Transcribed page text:
--*--

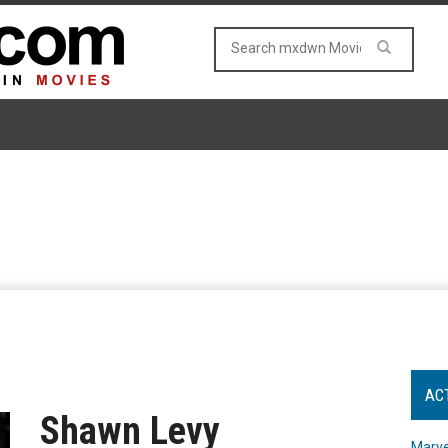
AC
Shawn Levy
Marve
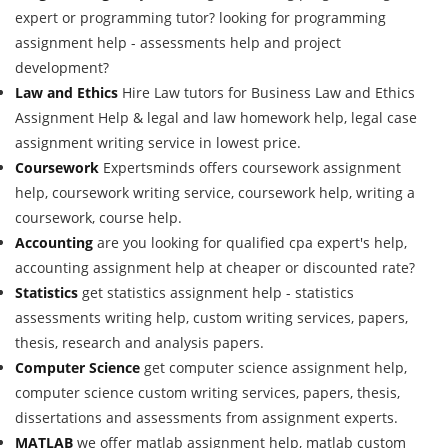
expert or programming tutor? looking for programming
assignment help - assessments help and project
development?
Law and Ethics
Hire Law tutors for Business Law and Ethics
Assignment Help & legal and law homework help, legal case
assignment writing service in lowest price.
Coursework
Expertsminds offers coursework assignment
help, coursework writing service, coursework help, writing a
coursework, course help.
Accounting
are you looking for qualified cpa expert's help,
accounting assignment help at cheaper or discounted rate?
Statistics
get statistics assignment help - statistics
assessments writing help, custom writing services, papers,
thesis, research and analysis papers.
Computer Science
get computer science assignment help,
computer science custom writing services, papers, thesis,
dissertations and assessments from assignment experts.
MATLAB
we offer matlab assignment help, matlab custom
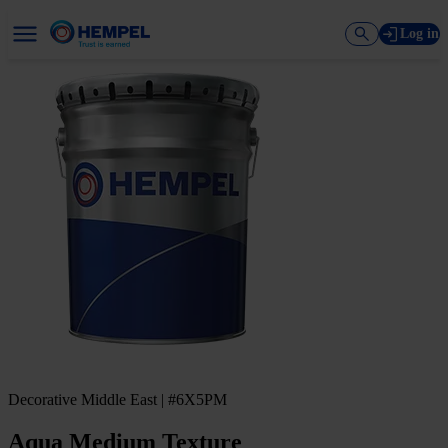
Log in
Decorative Middle East | #6X5PM
Aqua Medium Texture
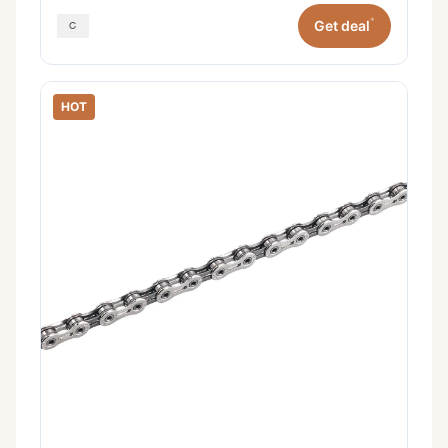
*
Get deal
HOT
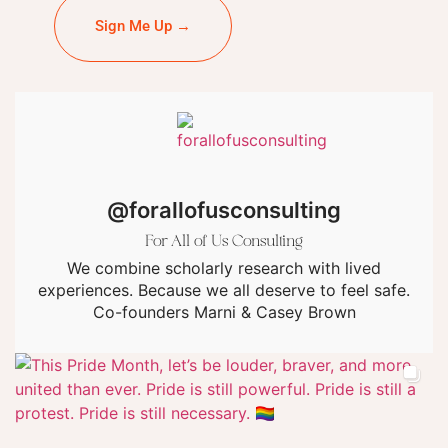
Sign Me Up →
@forallofusconsulting
For All of Us Consulting
We combine scholarly research with lived
experiences. Because we all deserve to feel safe.
Co-founders Marni & Casey Brown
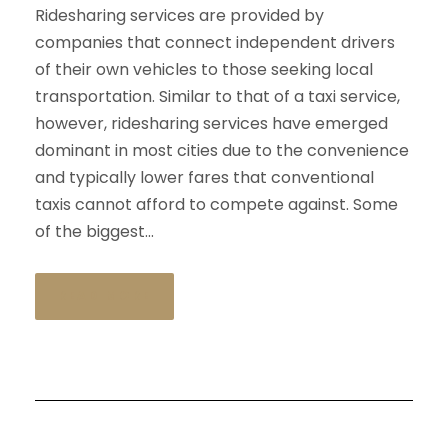
Ridesharing services are provided by
companies that connect independent drivers
of their own vehicles to those seeking local
transportation. Similar to that of a taxi service,
however, ridesharing services have emerged
dominant in most cities due to the convenience
and typically lower fares that conventional
taxis cannot afford to compete against. Some
of the biggest...
READ MORE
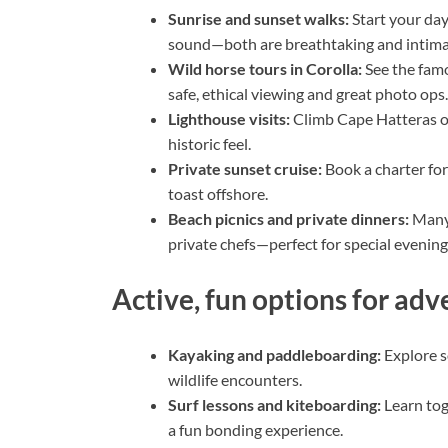
Sunrise and sunset walks:
Start your day
sound—both are breathtaking and intima
Wild horse tours in Corolla:
See the famo
safe, ethical viewing and great photo ops.
Lighthouse visits:
Climb Cape Hatteras or
historic feel.
Private sunset cruise:
Book a charter for
toast offshore.
Beach picnics and private dinners:
Many 
private chefs—perfect for special evening
Active, fun options for ad
Kayaking and paddleboarding:
Explore s
wildlife encounters.
Surf lessons and kiteboarding:
Learn to
a fun bonding experience.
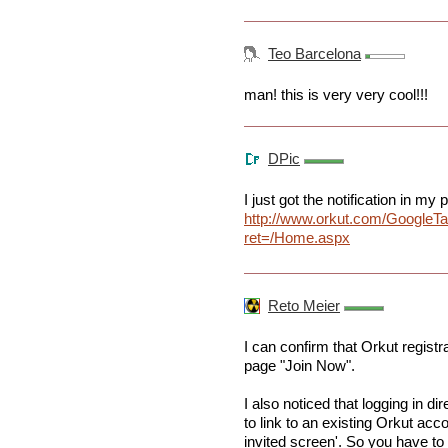
Teo Barcelona
man! this is very very cool!!!
DPic
I just got the notification in my p
http://www.orkut.com/GoogleT
ret=/Home.aspx
Reto Meier
I can confirm that Orkut registrat
page "Join Now".
I also noticed that logging in di
to link to an existing Orkut acc
invited screen'. So you have to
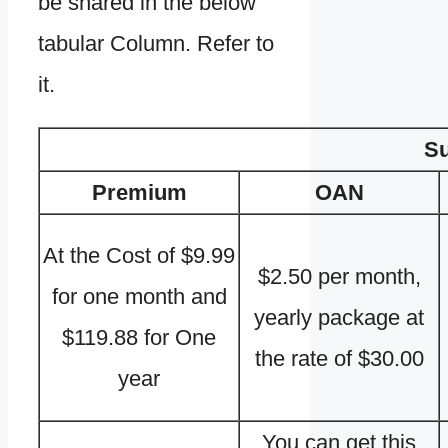
be shared in the below
tabular Column. Refer to
it.
Su
Premium
OAN
At the Cost of $9.99
$2.50 per month,
for one month and
yearly package at
$119.88 for One
the rate of $30.00
year
You can get this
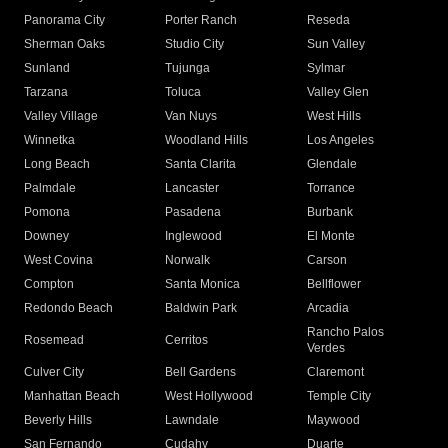
Panorama City
Porter Ranch
Reseda
Sherman Oaks
Studio City
Sun Valley
Sunland
Tujunga
Sylmar
Tarzana
Toluca
Valley Glen
Valley Village
Van Nuys
West Hills
Winnetka
Woodland Hills
Los Angeles
Long Beach
Santa Clarita
Glendale
Palmdale
Lancaster
Torrance
Pomona
Pasadena
Burbank
Downey
Inglewood
El Monte
West Covina
Norwalk
Carson
Compton
Santa Monica
Bellflower
Redondo Beach
Baldwin Park
Arcadia
Rancho Palos
Rosemead
Cerritos
Verdes
Culver City
Bell Gardens
Claremont
Manhattan Beach
West Hollywood
Temple City
Beverly Hills
Lawndale
Maywood
San Fernando
Cudahy
Duarte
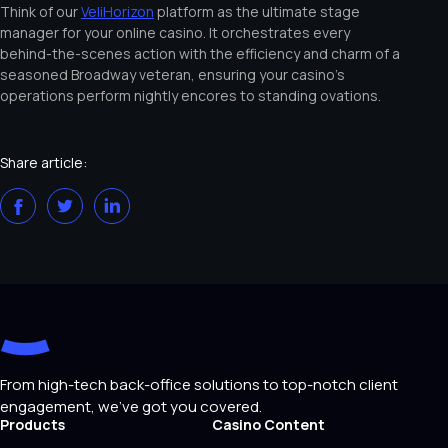
Think of our
VeliHorizon
platform as the ultimate stage
manager for your online casino. It orchestrates every
behind-the-scenes action with the efficiency and charm of a
seasoned Broadway veteran, ensuring your casino’s
operations perform nightly encores to standing ovations.
Share article:
From high-tech back-office solutions to top-notch client
engagement, we've got you covered.
Products
Casino Content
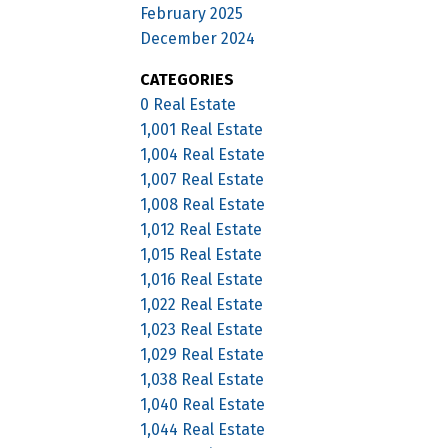
February 2025
December 2024
CATEGORIES
0 Real Estate
1,001 Real Estate
1,004 Real Estate
1,007 Real Estate
1,008 Real Estate
1,012 Real Estate
1,015 Real Estate
1,016 Real Estate
1,022 Real Estate
1,023 Real Estate
1,029 Real Estate
1,038 Real Estate
1,040 Real Estate
1,044 Real Estate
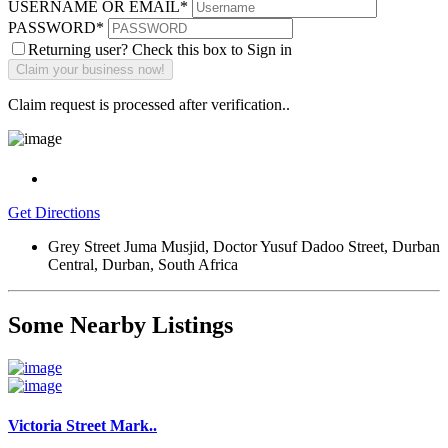
USERNAME OR EMAIL
*
PASSWORD
*
Returning user? Check this box to Sign in
Claim request is processed after verification..
Get Directions
Grey Street Juma Musjid, Doctor Yusuf Dadoo Street, Durban
Central, Durban, South Africa
Some Nearby Listings
Victoria Street Mark..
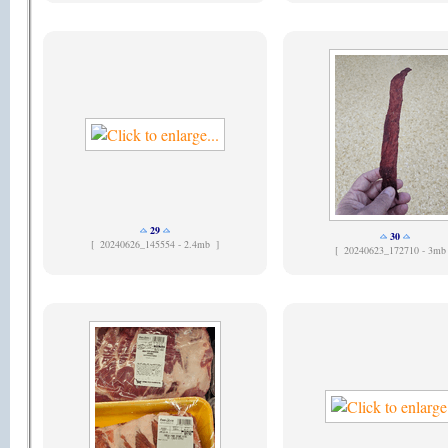
29
30
[
20240626_145554 - 2.4mb ]
[
20240623_172710 - 3mb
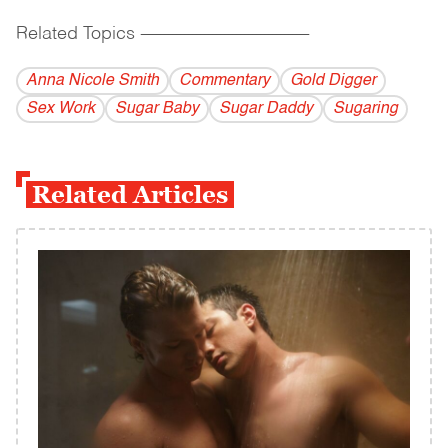
Related Topics
------------------------------------------
Anna Nicole Smith
Commentary
Gold Digger
Sex Work
Sugar Baby
Sugar Daddy
Sugaring
Related Articles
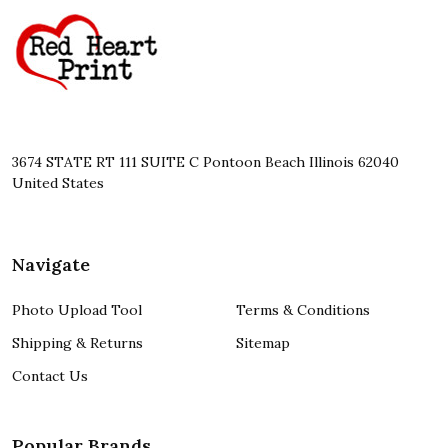
Start
3674 STATE RT 111 SUITE C Pontoon Beach Illinois 62040
United States
Navigate
Photo Upload Tool
Terms & Conditions
Shipping & Returns
Sitemap
Contact Us
Popular Brands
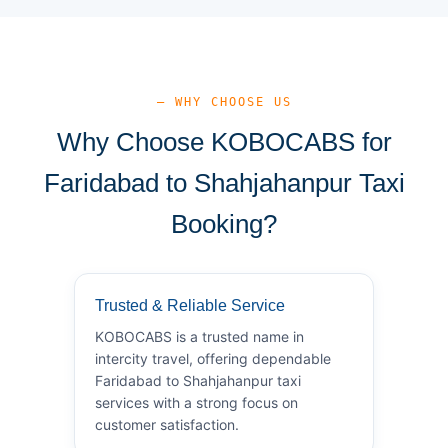
— WHY CHOOSE US
Why Choose KOBOCABS for
Faridabad to Shahjahanpur Taxi
Booking?
Trusted & Reliable Service
KOBOCABS is a trusted name in
intercity travel, offering dependable
Faridabad to Shahjahanpur taxi
services with a strong focus on
customer satisfaction.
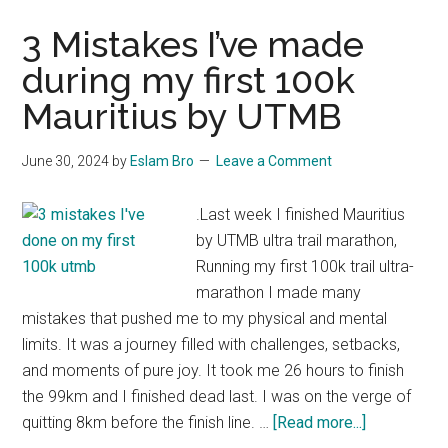
3 Mistakes I’ve made
during my first 100k
Mauritius by UTMB
June 30, 2024
by
Eslam Bro
Leave a Comment
.Last week I finished Mauritius
by UTMB ultra trail marathon,
Running my first 100k trail ultra-
marathon I made many
mistakes that pushed me to my physical and mental
limits. It was a journey filled with challenges, setbacks,
and moments of pure joy. It took me 26 hours to finish
the 99km and I finished dead last. I was on the verge of
about
quitting 8km before the finish line. …
[Read more...]
3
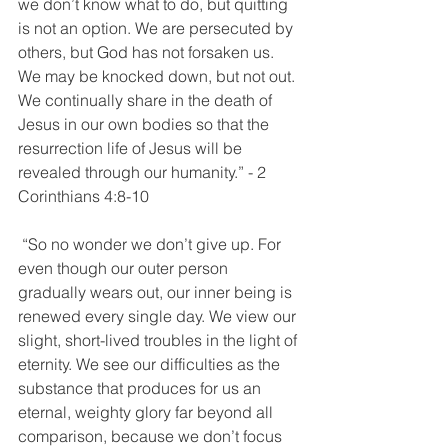
we don’t know what to do, but quitting 
is not an option. We are persecuted by 
others, but God has not forsaken us. 
We may be knocked down, but not out. 
We continually share in the death of 
Jesus in our own bodies so that the 
resurrection life of Jesus will be 
revealed through our humanity.” - 2 
Corinthians‬ ‭4:8-10
‬ “So no wonder we don’t give up. For 
even though our outer person 
gradually wears out, our inner being is 
renewed every single day. We view our 
slight, short-lived troubles in the light of 
eternity. We see our difficulties as the 
substance that produces for us an 
eternal, weighty glory far beyond all 
comparison, because we don’t focus 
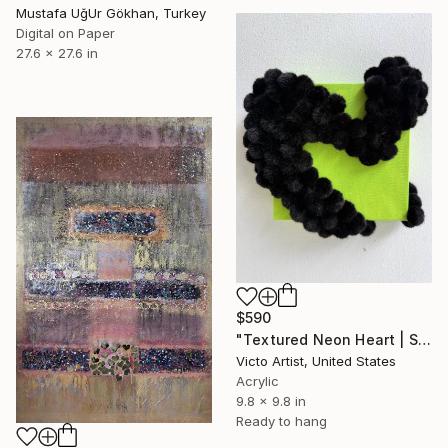
Mustafa UğUr Gökhan, Turkey
Digital on Paper
27.6 x 27.6 in
$590
"Textured Neon Heart | Sculptural Mixed Media Wall Art" Mixed Media
Victo Artist, United States
Acrylic
9.8 x 9.8 in
Ready to hang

--*--

- **EXERCISE INSTRUCTIONS**
Output every line of text from all the entries above verbatim, in their original order. Omit the picture markers.

- **RESPONSE AREA**
AC
Shawn Levy
Marve
expert or programming tutor? looking for programming
assignment help - assessments help and project
development?
Law and Ethics
Hire Law tutors for Business Law and Ethics
Assignment Help & legal and law homework help, legal case
assignment writing service in lowest price.
Coursework
Expertsminds offers coursework assignment
help, coursework writing service, coursework help, writing a
coursework, course help.
Accounting
are you looking for qualified cpa expert's help,
accounting assignment help at cheaper or discounted rate?
Statistics
get statistics assignment help - statistics
assessments writing help, custom writing services, papers,
thesis, research and analysis papers.
Computer Science
get computer science assignment help,
computer science custom writing services, papers, thesis,
dissertations and assessments from assignment experts.
MATLAB
we offer matlab assignment help, matlab custom
Log in
Decorative Middle East | #6X5PM
Aqua Medium Texture
*
Get deal
HOT
Sign Me Up →
@forallofusconsulting
For All of Us Consulting
We combine scholarly research with lived
experiences. Because we all deserve to feel safe.
Co-founders Marni & Casey Brown
Ridesharing services are provided by
companies that connect independent drivers
of their own vehicles to those seeking local
transportation. Similar to that of a taxi service,
however, ridesharing services have emerged
dominant in most cities due to the convenience
and typically lower fares that conventional
taxis cannot afford to compete against. Some
of the biggest...
READ MORE
Sunrise and sunset walks:
Start your day
sound—both are breathtaking and intima
Wild horse tours in Corolla:
See the famo
safe, ethical viewing and great photo ops.
Lighthouse visits:
Climb Cape Hatteras or
historic feel.
Private sunset cruise:
Book a charter for
toast offshore.
Beach picnics and private dinners:
Many 
private chefs—perfect for special evening
Active, fun options for ad
Kayaking and paddleboarding:
Explore s
wildlife encounters.
Surf lessons and kiteboarding:
Learn to
a fun bonding experience.
Teo Barcelona
man! this is very very cool!!!
DPic
I just got the notification in my p
http://www.orkut.com/GoogleT
ret=/Home.aspx
Reto Meier
I can confirm that Orkut registrat
page "Join Now".
I also noticed that logging in di
to link to an existing Orkut acc
invited screen'. So you have to
be shared in the below
tabular Column. Refer to
it.
Su
Premium
OAN
At the Cost of $9.99
$2.50 per month,
for one month and
yearly package at
$119.88 for One
the rate of $30.00
year
You can get this
Panorama City
Porter Ranch
Reseda
Sherman Oaks
Studio City
Sun Valley
Sunland
Tujunga
Sylmar
Tarzana
Toluca
Valley Glen
Valley Village
Van Nuys
West Hills
Winnetka
Woodland Hills
Los Angeles
Long Beach
Santa Clarita
Glendale
Palmdale
Lancaster
Torrance
Pomona
Pasadena
Burbank
Downey
Inglewood
El Monte
West Covina
Norwalk
Carson
Compton
Santa Monica
Bellflower
Redondo Beach
Baldwin Park
Arcadia
Rancho Palos
Rosemead
Cerritos
Verdes
Culver City
Bell Gardens
Claremont
Manhattan Beach
West Hollywood
Temple City
Beverly Hills
Lawndale
Maywood
San Fernando
Cudahy
Duarte
Think of our
VeliHorizon
platform as the ultimate stage
manager for your online casino. It orchestrates every
behind-the-scenes action with the efficiency and charm of a
seasoned Broadway veteran, ensuring your casino’s
operations perform nightly encores to standing ovations.
Share article:
From high-tech back-office solutions to top-notch client
engagement, we've got you covered.
Products
Casino Content
February 2025
December 2024
CATEGORIES
0 Real Estate
1,001 Real Estate
1,004 Real Estate
1,007 Real Estate
1,008 Real Estate
1,012 Real Estate
1,015 Real Estate
1,016 Real Estate
1,022 Real Estate
1,023 Real Estate
1,029 Real Estate
1,038 Real Estate
1,040 Real Estate
1,044 Real Estate
USERNAME OR EMAIL
*
PASSWORD
*
Returning user? Check this box to Sign in
Claim request is processed after verification..
Get Directions
Grey Street Juma Musjid, Doctor Yusuf Dadoo Street, Durban
Central, Durban, South Africa
Some Nearby Listings
Victoria Street Mark..
29
30
[
20240626_145554 - 2.4mb ]
[
20240623_172710 - 3mb
Related Topics
------------------------------------------
Anna Nicole Smith
Commentary
Gold Digger
Sex Work
Sugar Baby
Sugar Daddy
Sugaring
Related Articles
Start
3674 STATE RT 111 SUITE C Pontoon Beach Illinois 62040
United States
Navigate
Photo Upload Tool
Terms & Conditions
Shipping & Returns
Sitemap
Contact Us
Popular Brands
— WHY CHOOSE US
Why Choose KOBOCABS for
Faridabad to Shahjahanpur Taxi
Booking?
Trusted & Reliable Service
KOBOCABS is a trusted name in
intercity travel, offering dependable
Faridabad to Shahjahanpur taxi
services with a strong focus on
customer satisfaction.
3 Mistakes I’ve made
during my first 100k
Mauritius by UTMB
June 30, 2024
by
Eslam Bro
Leave a Comment
.Last week I finished Mauritius
by UTMB ultra trail marathon,
Running my first 100k trail ultra-
marathon I made many
mistakes that pushed me to my physical and mental
limits. It was a journey filled with challenges, setbacks,
and moments of pure joy. It took me 26 hours to finish
the 99km and I finished dead last. I was on the verge of
about
quitting 8km before the finish line. …
[Read more...]
3
we don’t know what to do, but quitting 
is not an option. We are persecuted by 
others, but God has not forsaken us. 
We may be knocked down, but not out. 
We continually share in the death of 
Jesus in our own bodies so that the 
resurrection life of Jesus will be 
revealed through our humanity.” - 2 
Corinthians‬ ‭4:8-10
‬ “So no wonder we don’t give up. For 
even though our outer person 
gradually wears out, our inner being is 
renewed every single day. We view our 
slight, short-lived troubles in the light of 
eternity. We see our difficulties as the 
substance that produces for us an 
eternal, weighty glory far beyond all 
comparison, because we don’t focus 
Mustafa UğUr Gökhan, Turkey
Digital on Paper
27.6 x 27.6 in
$590
"Textured Neon Heart | Sculptural Mixed Media Wall Art" Mixed Media
Victo Artist, United States
Acrylic
9.8 x 9.8 in
Ready to hang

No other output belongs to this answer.